The controversial new ban on Muslim immigrants and families seeking refuge in the “Land of Opportunity” sparked outrage from Americans across the country, prompting heated protests at airports from Atlanta’s Hartsfield-Jackson International to New York’s JFK. Demonstrations even took place near the gates of the White House and Trump’s recently opened international hotel, just blocks from his new home. Thousands of protesters from across the U.S. gathered to speak out against the president’s discriminatory new policies, with rallies going on through Saturday and Sunday night.

“I was hopeless,” said Muhamad Alhaj Moustafa, a Syrian immigrant who came to the U.S. to train as a doctor and whose wife was deported back to Qatar as a result of the president’s executive order.

“But this, this gives me hope,” Moustafa told CNN while pointing to the crowd of protesters gathered at the airport waving welcome signs and chanting: “No hate, no fear, immigrants are welcome here.”

 

Aside from the public backlash and huge fallout, Trump’s new immigration ban proves to be a bit problematic in other ways. For one, it excludes Muslim-majority nations like Turkey and the United Arab Emirates, which Trump has significant business ties to. Bloomberg News reported that Trump has a $5 million licensing deal to use his name on two currently operating luxury towers over in Istanbul and a management deal in Dubai with Damac Properties Dubai Corporation for a golf course and luxury villas that are currently being built.

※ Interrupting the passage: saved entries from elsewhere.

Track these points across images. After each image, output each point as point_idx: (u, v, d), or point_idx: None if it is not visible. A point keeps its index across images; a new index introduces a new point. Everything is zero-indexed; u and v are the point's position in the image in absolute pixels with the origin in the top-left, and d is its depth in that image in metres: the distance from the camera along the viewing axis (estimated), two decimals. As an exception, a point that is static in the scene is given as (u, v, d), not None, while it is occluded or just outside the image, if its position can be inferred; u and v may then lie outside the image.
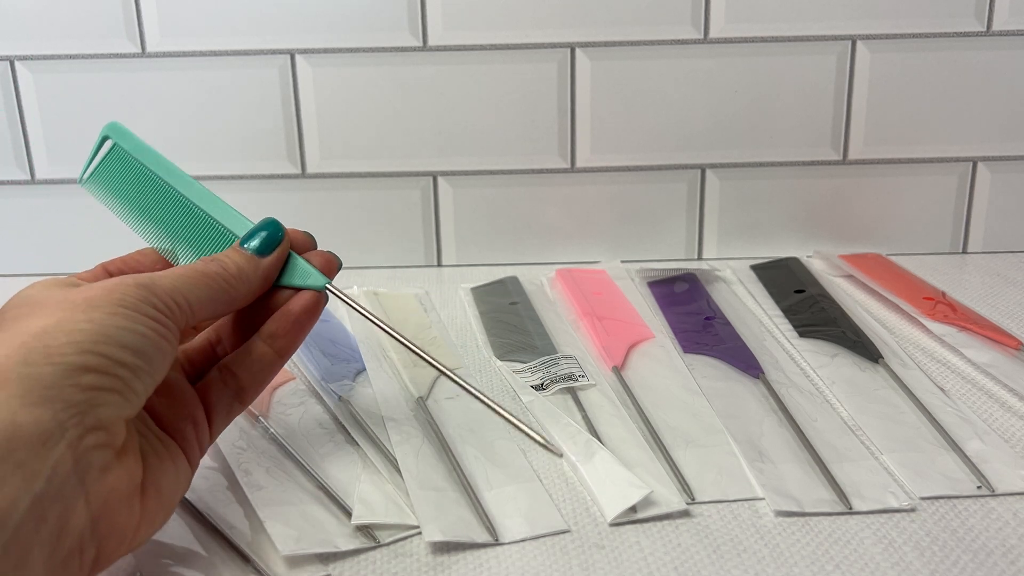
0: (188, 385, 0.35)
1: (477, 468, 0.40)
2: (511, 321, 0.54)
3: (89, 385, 0.27)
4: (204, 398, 0.35)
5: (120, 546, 0.29)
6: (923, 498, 0.38)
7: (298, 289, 0.37)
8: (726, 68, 0.62)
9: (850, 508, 0.37)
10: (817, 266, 0.63)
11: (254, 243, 0.36)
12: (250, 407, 0.44)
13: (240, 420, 0.44)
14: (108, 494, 0.28)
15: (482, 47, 0.62)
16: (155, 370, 0.30)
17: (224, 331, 0.37)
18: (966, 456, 0.40)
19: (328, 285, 0.37)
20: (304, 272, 0.37)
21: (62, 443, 0.26)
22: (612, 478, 0.38)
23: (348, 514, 0.37)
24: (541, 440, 0.36)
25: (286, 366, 0.49)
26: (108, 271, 0.36)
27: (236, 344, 0.37)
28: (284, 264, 0.37)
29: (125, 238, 0.68)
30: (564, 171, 0.64)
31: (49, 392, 0.26)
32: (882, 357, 0.49)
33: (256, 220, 0.37)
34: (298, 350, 0.50)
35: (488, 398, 0.36)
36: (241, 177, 0.64)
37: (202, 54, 0.62)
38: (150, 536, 0.31)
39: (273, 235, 0.36)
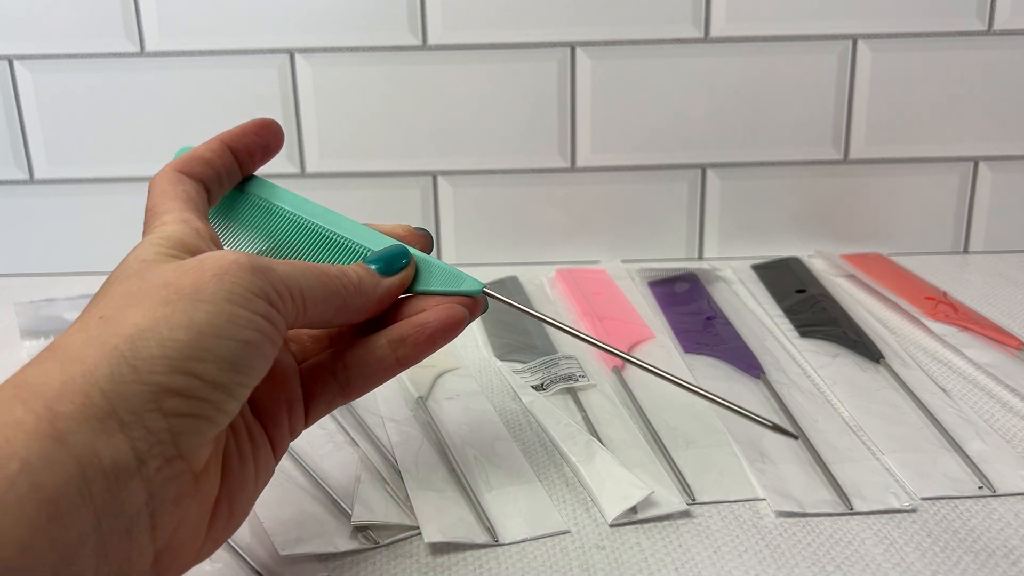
0: (294, 364, 0.32)
1: (477, 469, 0.40)
2: (511, 321, 0.54)
3: (174, 411, 0.25)
4: (308, 381, 0.32)
5: (176, 574, 0.27)
6: (924, 498, 0.38)
7: (434, 294, 0.34)
8: (727, 67, 0.62)
9: (851, 508, 0.37)
10: (818, 266, 0.63)
11: (377, 264, 0.33)
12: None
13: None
14: (177, 526, 0.25)
15: (482, 46, 0.62)
16: (254, 380, 0.27)
17: None
18: (967, 456, 0.40)
19: (486, 289, 0.34)
20: (452, 276, 0.34)
21: (138, 476, 0.24)
22: (612, 479, 0.38)
23: (347, 514, 0.36)
24: (771, 424, 0.31)
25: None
26: (183, 173, 0.34)
27: (355, 333, 0.34)
28: (419, 272, 0.34)
29: (124, 239, 0.68)
30: (564, 170, 0.64)
31: (131, 418, 0.24)
32: (883, 357, 0.49)
33: None
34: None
35: (693, 385, 0.33)
36: (241, 177, 0.64)
37: (201, 53, 0.61)
38: (209, 555, 0.29)
39: (398, 258, 0.34)
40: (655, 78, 0.62)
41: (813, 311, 0.55)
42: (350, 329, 0.35)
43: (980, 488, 0.38)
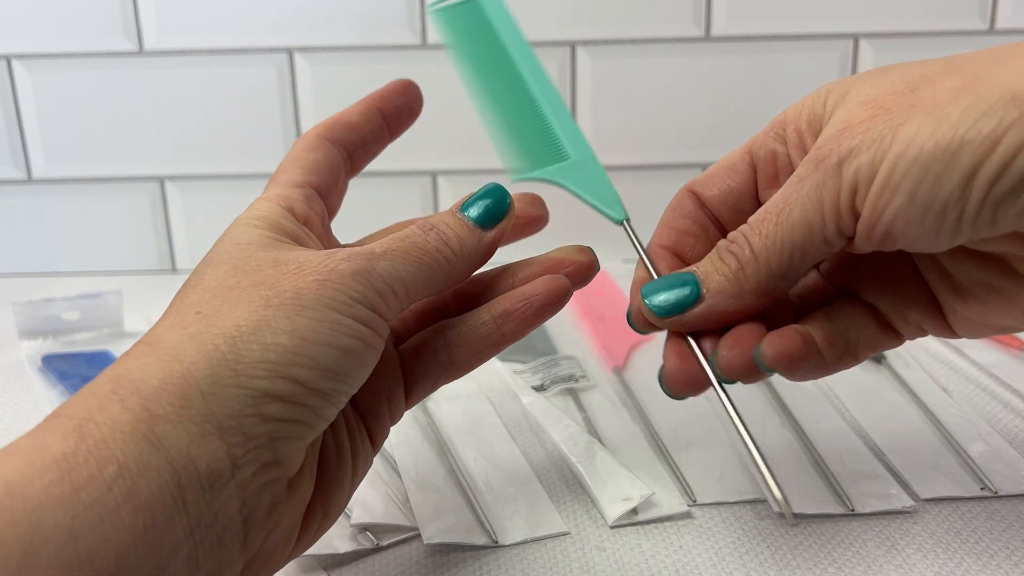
0: (394, 353, 0.31)
1: (477, 470, 0.39)
2: (511, 321, 0.54)
3: (274, 415, 0.24)
4: (409, 364, 0.31)
5: None
6: (926, 499, 0.37)
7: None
8: (728, 66, 0.62)
9: (852, 510, 0.37)
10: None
11: (475, 212, 0.31)
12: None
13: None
14: (269, 534, 0.25)
15: (482, 45, 0.61)
16: (355, 386, 0.27)
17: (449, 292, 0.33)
18: (969, 457, 0.40)
19: (626, 221, 0.32)
20: (604, 191, 0.33)
21: (232, 483, 0.23)
22: (613, 480, 0.38)
23: (347, 515, 0.36)
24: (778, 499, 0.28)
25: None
26: (326, 139, 0.33)
27: (460, 307, 0.32)
28: (575, 170, 0.32)
29: (123, 238, 0.68)
30: (564, 170, 0.64)
31: (230, 423, 0.23)
32: (885, 358, 0.49)
33: None
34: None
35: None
36: (240, 176, 0.64)
37: (200, 52, 0.61)
38: (299, 555, 0.28)
39: (499, 204, 0.31)
40: (655, 77, 0.62)
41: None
42: (453, 304, 0.33)
43: (982, 489, 0.38)
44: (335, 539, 0.35)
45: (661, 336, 0.52)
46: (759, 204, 0.32)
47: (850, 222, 0.27)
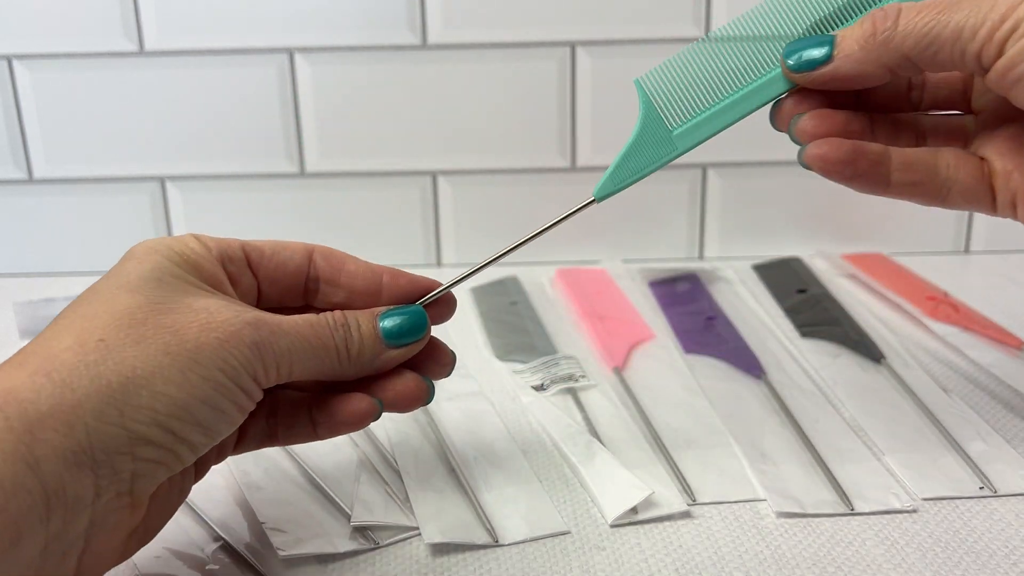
0: None
1: (477, 469, 0.40)
2: (511, 321, 0.54)
3: (144, 457, 0.26)
4: (242, 425, 0.32)
5: None
6: (925, 499, 0.37)
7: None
8: (727, 67, 0.62)
9: (852, 509, 0.37)
10: (819, 266, 0.63)
11: (390, 324, 0.33)
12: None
13: (239, 420, 0.43)
14: (101, 550, 0.27)
15: (482, 45, 0.62)
16: (217, 440, 0.28)
17: None
18: (968, 457, 0.40)
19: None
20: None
21: (89, 508, 0.25)
22: (613, 479, 0.38)
23: (347, 515, 0.36)
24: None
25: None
26: (246, 252, 0.33)
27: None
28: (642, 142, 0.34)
29: (123, 238, 0.68)
30: (565, 170, 0.64)
31: (103, 456, 0.25)
32: (884, 357, 0.49)
33: None
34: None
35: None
36: (240, 176, 0.64)
37: (200, 52, 0.61)
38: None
39: (415, 328, 0.33)
40: (655, 77, 0.62)
41: (814, 311, 0.55)
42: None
43: (981, 488, 0.38)
44: (335, 538, 0.35)
45: (662, 336, 0.53)
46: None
47: (992, 54, 0.29)
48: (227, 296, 0.31)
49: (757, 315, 0.55)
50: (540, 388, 0.46)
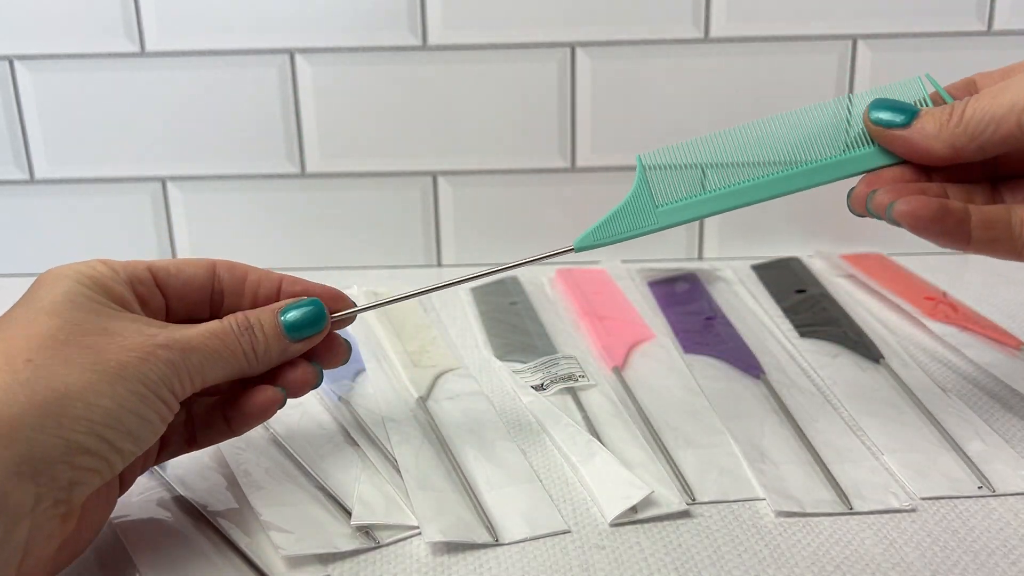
0: None
1: (477, 468, 0.40)
2: (511, 321, 0.54)
3: (81, 466, 0.28)
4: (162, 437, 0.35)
5: None
6: (924, 498, 0.38)
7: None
8: (727, 67, 0.62)
9: (851, 508, 0.37)
10: (818, 266, 0.63)
11: (293, 317, 0.35)
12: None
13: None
14: (40, 554, 0.28)
15: (482, 46, 0.62)
16: (141, 450, 0.31)
17: None
18: (967, 456, 0.40)
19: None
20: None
21: (28, 516, 0.27)
22: (612, 478, 0.38)
23: (348, 514, 0.36)
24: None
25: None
26: (153, 272, 0.35)
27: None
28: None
29: (124, 239, 0.68)
30: (564, 171, 0.64)
31: (43, 466, 0.27)
32: (883, 357, 0.49)
33: None
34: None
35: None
36: (241, 177, 0.64)
37: (201, 53, 0.61)
38: None
39: (315, 321, 0.36)
40: (655, 78, 0.62)
41: (813, 311, 0.55)
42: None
43: (980, 488, 0.38)
44: (336, 537, 0.35)
45: (661, 336, 0.53)
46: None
47: None
48: (138, 316, 0.33)
49: (756, 315, 0.56)
50: (540, 388, 0.46)
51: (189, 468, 0.39)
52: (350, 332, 0.53)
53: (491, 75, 0.62)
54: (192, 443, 0.36)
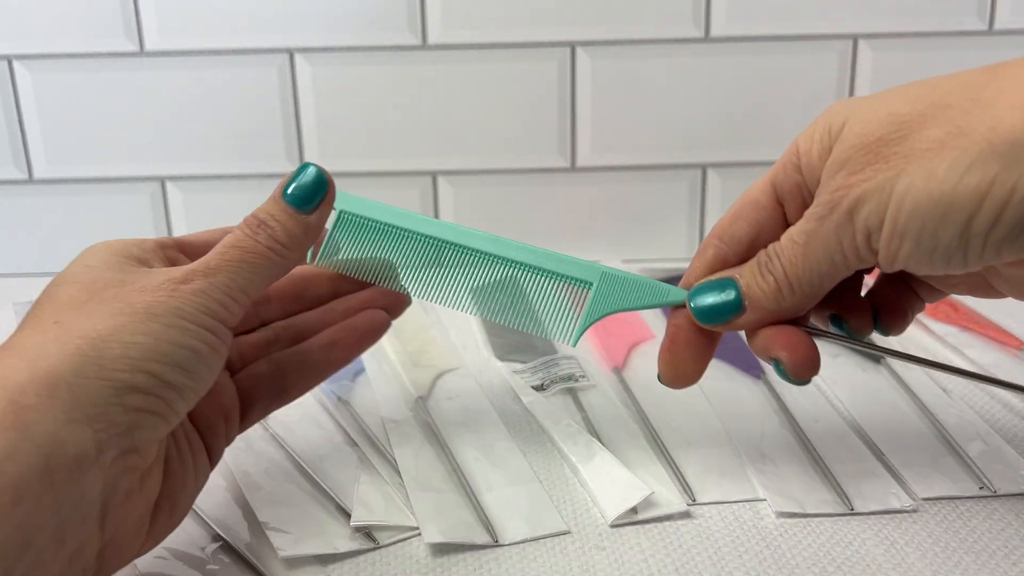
0: (229, 380, 0.34)
1: (477, 469, 0.40)
2: (511, 321, 0.54)
3: (135, 406, 0.27)
4: (245, 391, 0.35)
5: (117, 568, 0.28)
6: (925, 499, 0.37)
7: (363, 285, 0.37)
8: (727, 67, 0.62)
9: (852, 509, 0.37)
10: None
11: (295, 194, 0.33)
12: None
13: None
14: (123, 520, 0.27)
15: (482, 45, 0.62)
16: (202, 387, 0.29)
17: (280, 326, 0.37)
18: (968, 457, 0.40)
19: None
20: (652, 288, 0.35)
21: (96, 466, 0.26)
22: (613, 479, 0.38)
23: (347, 515, 0.36)
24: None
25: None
26: (179, 242, 0.34)
27: (291, 341, 0.37)
28: (615, 290, 0.35)
29: (124, 238, 0.68)
30: (564, 170, 0.64)
31: (95, 410, 0.26)
32: (883, 357, 0.49)
33: None
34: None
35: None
36: (240, 176, 0.64)
37: (201, 53, 0.61)
38: (148, 551, 0.30)
39: (317, 184, 0.33)
40: (655, 78, 0.62)
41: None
42: (285, 337, 0.37)
43: (981, 488, 0.38)
44: (336, 538, 0.35)
45: (660, 336, 0.53)
46: None
47: (869, 257, 0.30)
48: (158, 269, 0.32)
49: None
50: (540, 388, 0.46)
51: (188, 468, 0.39)
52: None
53: (491, 75, 0.62)
54: (283, 394, 0.35)
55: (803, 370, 0.33)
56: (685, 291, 0.35)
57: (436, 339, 0.52)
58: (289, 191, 0.33)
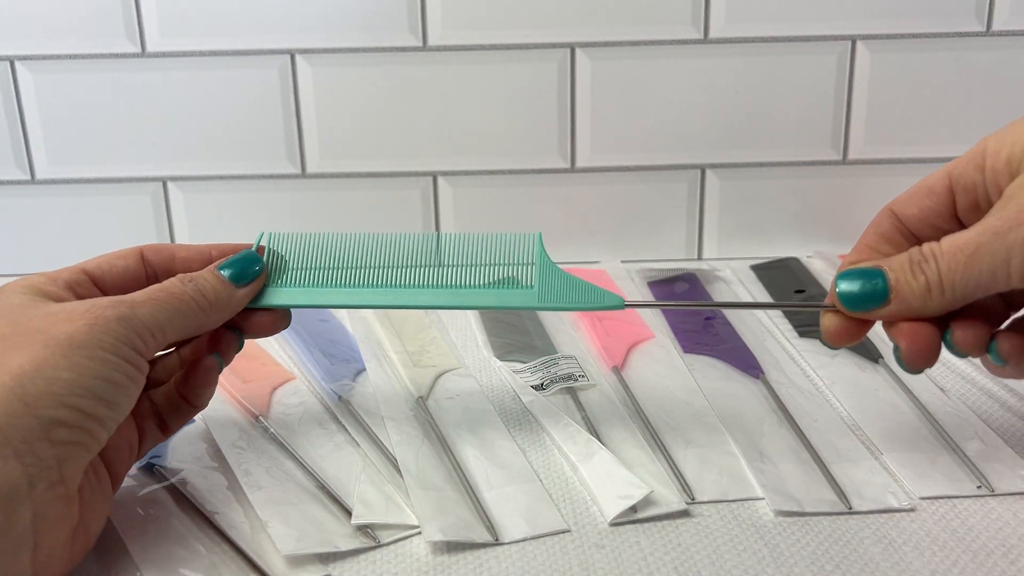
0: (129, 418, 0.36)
1: (477, 468, 0.40)
2: (511, 321, 0.54)
3: (61, 440, 0.28)
4: (163, 407, 0.37)
5: None
6: (923, 498, 0.38)
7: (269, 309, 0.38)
8: (726, 68, 0.62)
9: (850, 508, 0.37)
10: (817, 266, 0.63)
11: (230, 271, 0.36)
12: (250, 407, 0.44)
13: (240, 420, 0.44)
14: (52, 547, 0.28)
15: (482, 47, 0.62)
16: (122, 416, 0.31)
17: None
18: (966, 456, 0.40)
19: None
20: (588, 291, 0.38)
21: (27, 500, 0.27)
22: (612, 478, 0.38)
23: (348, 514, 0.37)
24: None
25: (287, 365, 0.50)
26: (87, 273, 0.36)
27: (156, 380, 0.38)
28: (556, 286, 0.39)
29: (124, 239, 0.68)
30: (564, 171, 0.64)
31: (23, 446, 0.27)
32: (882, 357, 0.49)
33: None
34: (299, 350, 0.50)
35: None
36: (241, 177, 0.64)
37: (202, 54, 0.62)
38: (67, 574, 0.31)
39: (250, 266, 0.37)
40: (655, 78, 0.63)
41: (812, 311, 0.55)
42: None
43: (979, 488, 0.38)
44: (336, 537, 0.35)
45: (660, 336, 0.53)
46: (957, 223, 0.36)
47: None
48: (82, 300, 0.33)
49: (755, 315, 0.56)
50: (540, 388, 0.46)
51: (190, 468, 0.39)
52: (351, 332, 0.53)
53: (491, 75, 0.62)
54: (166, 429, 0.37)
55: (919, 360, 0.34)
56: (620, 297, 0.37)
57: (436, 339, 0.52)
58: (226, 269, 0.36)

Most notably, the immigration ban excludes Saudi Arabia, the nation from which a majority of the 9/11 terrorists hailed. Trump currently has business dealings there, too, according to Bloomberg News.

Trump has asserted that his newly imposed executive order isn’t a ban on Muslims per se, as there are a number of other Muslim-majority nations that aren’t on his list. But the fact that the president promised priority admittance into the U.S. for Christians and other persecuted religious minorities from the seven countries poked a gaping hole in his argument.

Trump’s preferential treatment, however, has proven to be more harmful than helpful to Christians and religious minorities reportedly protected by the ban. Two Christian families from Syria who fled to the U.S. to escape religious persecution were detained at Philadelphia International Airport on Saturday, Jan. 28, and ultimately booked on a flight back home, NBC News Philadelphia reported.

“This is like a nightmare come true,” said Joseph Assali, a relative of the two families. “They are all Christian citizens and the executive order was supposed to protect Christians fleeing persecution.”

There’s no word on how the executive order will be interpreted and applied by federal officials and border agents in the coming weeks.